_DOCUMENT SECTION_
"""

However, the waste is eliminated, for example by combustion in a
flare.
[0038] Also worth noting is the work of the applicant as reported
in the later document FR 0116581 filed on Dec. 20, 2001, concerning
the installation, at the head of the reactor, of a new arrangement
allowing a homogenous premixture of the input reactants to be
prepared in complete safety.
[0039] It then appeared that these previous results of the
applicant needed to be further improved, particularly as to the
question of cooling (quenching) of the synthesis gas thus produced,
and the induced risks of soot formation, to propose a more compact
and thus improved technology, able to produce a synthesis gas
substantially at ambient temperature.

"""

Extracted data entries:

"""

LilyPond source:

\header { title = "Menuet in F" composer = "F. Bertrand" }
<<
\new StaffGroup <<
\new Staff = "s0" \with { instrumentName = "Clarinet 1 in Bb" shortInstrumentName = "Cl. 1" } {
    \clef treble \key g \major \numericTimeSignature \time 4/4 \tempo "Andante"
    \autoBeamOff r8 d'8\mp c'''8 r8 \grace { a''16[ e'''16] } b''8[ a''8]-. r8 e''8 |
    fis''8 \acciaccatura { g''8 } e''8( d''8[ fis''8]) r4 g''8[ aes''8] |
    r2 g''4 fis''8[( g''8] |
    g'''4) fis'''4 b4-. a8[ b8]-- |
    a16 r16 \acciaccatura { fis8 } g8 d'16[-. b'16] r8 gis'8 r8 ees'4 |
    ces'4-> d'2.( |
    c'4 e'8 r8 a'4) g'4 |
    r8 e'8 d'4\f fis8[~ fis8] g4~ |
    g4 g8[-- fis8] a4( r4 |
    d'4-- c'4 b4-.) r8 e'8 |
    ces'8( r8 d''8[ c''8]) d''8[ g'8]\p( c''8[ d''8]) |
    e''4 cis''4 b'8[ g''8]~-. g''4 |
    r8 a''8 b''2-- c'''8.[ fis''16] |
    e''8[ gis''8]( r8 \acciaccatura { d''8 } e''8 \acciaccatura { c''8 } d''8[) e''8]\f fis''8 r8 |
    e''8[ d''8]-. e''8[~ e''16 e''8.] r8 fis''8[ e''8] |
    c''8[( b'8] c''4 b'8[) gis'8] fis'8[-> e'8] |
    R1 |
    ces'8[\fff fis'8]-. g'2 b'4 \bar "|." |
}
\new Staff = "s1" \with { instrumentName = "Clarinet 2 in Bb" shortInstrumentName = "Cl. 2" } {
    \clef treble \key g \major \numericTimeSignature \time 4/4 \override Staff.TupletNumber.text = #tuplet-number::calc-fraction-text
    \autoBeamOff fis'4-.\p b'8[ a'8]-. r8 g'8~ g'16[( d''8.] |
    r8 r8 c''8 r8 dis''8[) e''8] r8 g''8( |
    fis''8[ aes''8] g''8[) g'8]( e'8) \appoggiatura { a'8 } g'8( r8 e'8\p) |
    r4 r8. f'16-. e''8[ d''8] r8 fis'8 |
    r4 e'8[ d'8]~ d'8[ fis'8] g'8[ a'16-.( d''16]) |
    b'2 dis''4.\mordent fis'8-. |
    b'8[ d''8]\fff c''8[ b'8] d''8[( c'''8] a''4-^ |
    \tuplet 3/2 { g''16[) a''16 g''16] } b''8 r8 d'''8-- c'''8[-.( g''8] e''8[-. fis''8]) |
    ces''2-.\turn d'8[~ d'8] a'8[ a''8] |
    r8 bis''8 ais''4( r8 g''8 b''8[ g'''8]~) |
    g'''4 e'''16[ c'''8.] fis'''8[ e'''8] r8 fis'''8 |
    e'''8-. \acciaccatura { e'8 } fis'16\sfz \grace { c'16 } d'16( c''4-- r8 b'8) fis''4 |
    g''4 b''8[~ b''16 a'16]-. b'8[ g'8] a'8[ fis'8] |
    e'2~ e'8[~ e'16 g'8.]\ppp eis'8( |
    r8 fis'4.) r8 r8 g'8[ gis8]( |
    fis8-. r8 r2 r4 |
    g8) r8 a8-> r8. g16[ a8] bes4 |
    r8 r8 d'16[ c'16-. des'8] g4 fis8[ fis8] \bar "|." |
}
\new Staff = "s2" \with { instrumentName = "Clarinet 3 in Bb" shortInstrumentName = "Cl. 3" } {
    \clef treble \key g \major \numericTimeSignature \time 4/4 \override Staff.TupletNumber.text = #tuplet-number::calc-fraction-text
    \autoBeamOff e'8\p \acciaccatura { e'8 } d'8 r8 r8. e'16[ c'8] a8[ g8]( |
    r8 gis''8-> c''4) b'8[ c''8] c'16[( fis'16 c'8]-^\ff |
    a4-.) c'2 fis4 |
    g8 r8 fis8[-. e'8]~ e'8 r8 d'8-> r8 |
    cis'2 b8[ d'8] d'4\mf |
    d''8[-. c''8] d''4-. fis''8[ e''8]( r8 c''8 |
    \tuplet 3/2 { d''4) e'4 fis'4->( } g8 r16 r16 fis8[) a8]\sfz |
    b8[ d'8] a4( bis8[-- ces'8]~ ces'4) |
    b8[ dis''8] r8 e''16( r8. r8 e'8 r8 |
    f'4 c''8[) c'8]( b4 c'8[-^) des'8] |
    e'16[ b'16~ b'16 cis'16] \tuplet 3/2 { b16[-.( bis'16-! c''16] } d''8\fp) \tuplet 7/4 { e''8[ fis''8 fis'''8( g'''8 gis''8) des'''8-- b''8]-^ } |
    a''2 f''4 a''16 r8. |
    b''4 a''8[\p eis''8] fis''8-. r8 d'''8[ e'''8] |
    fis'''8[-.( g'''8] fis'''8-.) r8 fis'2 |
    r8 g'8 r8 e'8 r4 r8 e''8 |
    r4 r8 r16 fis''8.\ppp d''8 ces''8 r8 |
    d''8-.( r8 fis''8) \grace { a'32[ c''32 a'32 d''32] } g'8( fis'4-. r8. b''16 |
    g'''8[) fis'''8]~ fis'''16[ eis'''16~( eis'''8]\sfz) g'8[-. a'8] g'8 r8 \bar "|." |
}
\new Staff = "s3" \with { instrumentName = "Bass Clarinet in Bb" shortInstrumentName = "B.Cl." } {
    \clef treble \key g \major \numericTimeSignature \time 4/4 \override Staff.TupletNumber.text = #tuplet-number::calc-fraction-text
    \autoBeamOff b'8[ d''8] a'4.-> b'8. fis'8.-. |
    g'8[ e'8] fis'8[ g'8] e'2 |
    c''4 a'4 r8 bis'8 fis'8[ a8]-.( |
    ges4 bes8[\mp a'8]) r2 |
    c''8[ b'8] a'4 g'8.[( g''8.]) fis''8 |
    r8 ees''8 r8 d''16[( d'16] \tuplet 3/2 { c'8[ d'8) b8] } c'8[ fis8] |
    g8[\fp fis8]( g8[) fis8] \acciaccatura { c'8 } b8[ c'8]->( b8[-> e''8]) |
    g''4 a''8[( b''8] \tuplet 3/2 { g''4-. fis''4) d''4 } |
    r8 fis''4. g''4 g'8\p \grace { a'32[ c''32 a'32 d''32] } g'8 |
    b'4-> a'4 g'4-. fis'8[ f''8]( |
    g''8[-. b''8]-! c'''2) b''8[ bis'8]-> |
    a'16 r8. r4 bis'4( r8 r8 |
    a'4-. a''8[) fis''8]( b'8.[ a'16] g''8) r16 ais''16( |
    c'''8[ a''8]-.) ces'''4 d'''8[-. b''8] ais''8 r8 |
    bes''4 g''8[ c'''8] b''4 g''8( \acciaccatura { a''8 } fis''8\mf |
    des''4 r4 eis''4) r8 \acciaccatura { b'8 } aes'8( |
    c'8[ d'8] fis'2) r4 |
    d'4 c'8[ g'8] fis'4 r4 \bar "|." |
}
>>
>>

"""

_GOALS_
A. Summarize the reactor passage in two sentences.
B. In the reactor passage, on what date was document FR 0116581 filed?

_RESULTS OF THE TASKS_
A. The applicant's later document FR 0116581 describes an arrangement at the head of the reactor that allows a homogeneous premixture of the input reactants to be prepared in complete safety. These earlier results needed further improvement, particularly in cooling (quenching) the synthesis gas and in the resulting risks of soot formation, so that a more compact technology could produce synthesis gas substantially at ambient temperature.

B. December 20, 2001.